• **WHAT YOU HAVE TO DO**: Search the records that follow and extract every line containing the string "fill".

%%

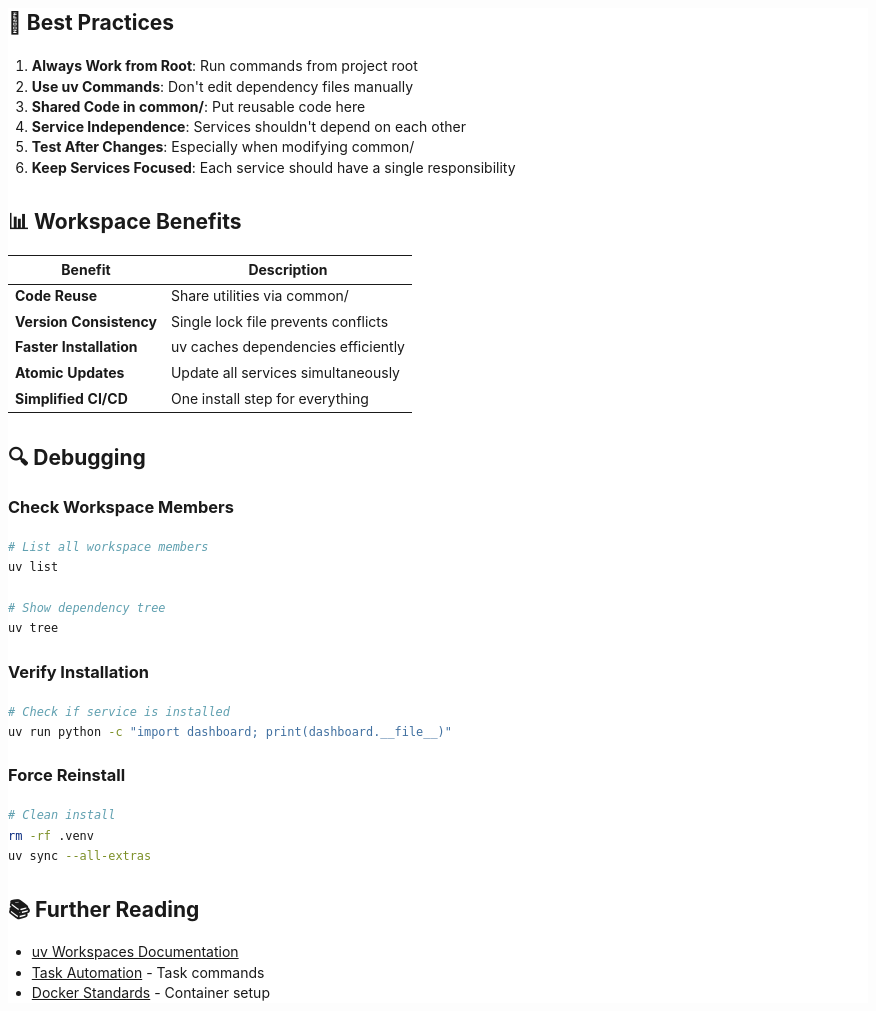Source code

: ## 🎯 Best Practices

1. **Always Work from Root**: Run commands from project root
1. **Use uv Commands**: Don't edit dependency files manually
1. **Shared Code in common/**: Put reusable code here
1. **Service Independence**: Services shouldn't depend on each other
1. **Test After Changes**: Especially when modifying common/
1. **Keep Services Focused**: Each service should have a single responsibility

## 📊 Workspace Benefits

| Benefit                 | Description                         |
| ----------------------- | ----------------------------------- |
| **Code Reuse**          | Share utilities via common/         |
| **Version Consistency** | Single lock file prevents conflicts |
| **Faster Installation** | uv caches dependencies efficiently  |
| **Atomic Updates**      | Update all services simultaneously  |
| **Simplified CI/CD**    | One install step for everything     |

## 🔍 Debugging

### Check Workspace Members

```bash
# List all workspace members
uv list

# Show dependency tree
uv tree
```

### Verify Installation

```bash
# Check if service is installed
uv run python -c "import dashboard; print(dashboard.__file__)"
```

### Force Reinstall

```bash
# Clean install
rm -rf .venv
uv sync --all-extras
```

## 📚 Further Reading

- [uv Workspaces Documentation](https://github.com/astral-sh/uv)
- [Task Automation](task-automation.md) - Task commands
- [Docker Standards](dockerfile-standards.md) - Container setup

%%
%%

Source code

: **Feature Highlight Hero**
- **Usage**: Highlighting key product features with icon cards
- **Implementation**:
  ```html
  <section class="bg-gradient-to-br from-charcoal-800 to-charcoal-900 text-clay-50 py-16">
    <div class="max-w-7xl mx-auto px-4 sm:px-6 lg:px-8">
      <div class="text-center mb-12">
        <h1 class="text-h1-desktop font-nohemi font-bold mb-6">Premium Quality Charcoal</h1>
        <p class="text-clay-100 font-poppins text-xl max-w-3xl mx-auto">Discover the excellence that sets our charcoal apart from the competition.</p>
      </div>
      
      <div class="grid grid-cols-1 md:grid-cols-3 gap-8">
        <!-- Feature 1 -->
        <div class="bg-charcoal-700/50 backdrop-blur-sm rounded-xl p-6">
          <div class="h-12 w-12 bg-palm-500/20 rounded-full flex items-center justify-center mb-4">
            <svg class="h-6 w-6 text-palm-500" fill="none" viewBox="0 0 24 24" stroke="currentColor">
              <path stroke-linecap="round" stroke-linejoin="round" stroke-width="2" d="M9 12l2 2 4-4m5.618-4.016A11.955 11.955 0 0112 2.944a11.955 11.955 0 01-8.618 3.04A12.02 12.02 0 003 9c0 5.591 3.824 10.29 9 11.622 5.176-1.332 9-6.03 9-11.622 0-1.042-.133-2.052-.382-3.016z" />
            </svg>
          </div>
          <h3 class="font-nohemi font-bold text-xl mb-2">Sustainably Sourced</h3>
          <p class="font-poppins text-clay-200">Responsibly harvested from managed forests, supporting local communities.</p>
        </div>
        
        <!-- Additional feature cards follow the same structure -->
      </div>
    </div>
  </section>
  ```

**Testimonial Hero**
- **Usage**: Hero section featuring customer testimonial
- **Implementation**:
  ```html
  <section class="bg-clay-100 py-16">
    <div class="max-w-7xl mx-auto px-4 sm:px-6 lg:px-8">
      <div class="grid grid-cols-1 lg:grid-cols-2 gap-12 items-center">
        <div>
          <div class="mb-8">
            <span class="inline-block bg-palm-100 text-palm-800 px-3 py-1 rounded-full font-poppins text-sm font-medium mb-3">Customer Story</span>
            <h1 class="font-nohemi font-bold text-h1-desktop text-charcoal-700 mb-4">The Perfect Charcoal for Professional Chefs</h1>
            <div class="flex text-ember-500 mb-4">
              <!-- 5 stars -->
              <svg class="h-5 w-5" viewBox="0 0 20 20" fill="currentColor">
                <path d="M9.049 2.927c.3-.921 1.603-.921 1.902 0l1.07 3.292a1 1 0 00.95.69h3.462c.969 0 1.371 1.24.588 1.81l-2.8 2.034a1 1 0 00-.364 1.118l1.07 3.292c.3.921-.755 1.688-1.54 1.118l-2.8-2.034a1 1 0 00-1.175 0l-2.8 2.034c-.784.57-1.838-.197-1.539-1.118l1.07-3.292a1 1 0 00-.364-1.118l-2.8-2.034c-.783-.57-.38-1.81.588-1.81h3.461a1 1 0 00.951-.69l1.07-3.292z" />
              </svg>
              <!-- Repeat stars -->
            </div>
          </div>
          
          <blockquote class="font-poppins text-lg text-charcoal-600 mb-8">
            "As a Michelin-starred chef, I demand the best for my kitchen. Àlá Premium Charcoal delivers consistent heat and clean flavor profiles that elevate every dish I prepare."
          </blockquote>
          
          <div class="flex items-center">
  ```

%%
%%

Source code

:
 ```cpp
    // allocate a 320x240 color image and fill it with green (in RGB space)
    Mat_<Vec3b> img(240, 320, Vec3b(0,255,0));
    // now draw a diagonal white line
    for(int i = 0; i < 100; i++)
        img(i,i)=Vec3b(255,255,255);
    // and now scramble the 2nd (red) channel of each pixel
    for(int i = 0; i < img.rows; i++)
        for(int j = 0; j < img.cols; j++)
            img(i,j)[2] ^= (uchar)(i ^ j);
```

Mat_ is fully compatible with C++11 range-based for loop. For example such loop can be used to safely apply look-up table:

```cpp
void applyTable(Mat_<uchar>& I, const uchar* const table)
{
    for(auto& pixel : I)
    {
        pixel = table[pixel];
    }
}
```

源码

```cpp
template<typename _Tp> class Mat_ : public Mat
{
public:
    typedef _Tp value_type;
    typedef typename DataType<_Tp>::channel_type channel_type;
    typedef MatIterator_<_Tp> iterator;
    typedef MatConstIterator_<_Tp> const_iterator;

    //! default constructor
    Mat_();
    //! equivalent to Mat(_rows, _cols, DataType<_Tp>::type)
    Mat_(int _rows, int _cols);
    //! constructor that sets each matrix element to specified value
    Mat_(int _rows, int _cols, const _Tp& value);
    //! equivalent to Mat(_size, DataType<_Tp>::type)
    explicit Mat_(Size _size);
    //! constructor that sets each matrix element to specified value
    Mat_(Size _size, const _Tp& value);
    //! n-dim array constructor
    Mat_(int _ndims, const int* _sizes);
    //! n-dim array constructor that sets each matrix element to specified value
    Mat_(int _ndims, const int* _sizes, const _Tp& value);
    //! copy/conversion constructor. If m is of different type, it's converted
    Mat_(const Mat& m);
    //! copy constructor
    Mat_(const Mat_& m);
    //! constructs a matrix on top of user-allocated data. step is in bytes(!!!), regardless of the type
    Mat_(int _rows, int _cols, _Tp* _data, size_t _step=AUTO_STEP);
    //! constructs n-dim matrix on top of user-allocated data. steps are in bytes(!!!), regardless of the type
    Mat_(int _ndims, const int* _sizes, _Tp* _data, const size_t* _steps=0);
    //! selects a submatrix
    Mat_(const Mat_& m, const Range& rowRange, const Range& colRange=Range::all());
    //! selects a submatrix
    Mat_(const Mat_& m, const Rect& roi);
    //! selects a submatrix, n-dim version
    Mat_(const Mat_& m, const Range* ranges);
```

%%

• **RESPONSE TO THIS EXERCISE**:
            <svg class="h-6 w-6 text-palm-500" fill="none" viewBox="0 0 24 24" stroke="currentColor">
              <svg class="h-5 w-5" viewBox="0 0 20 20" fill="currentColor">
    // allocate a 320x240 color image and fill it with green (in RGB space)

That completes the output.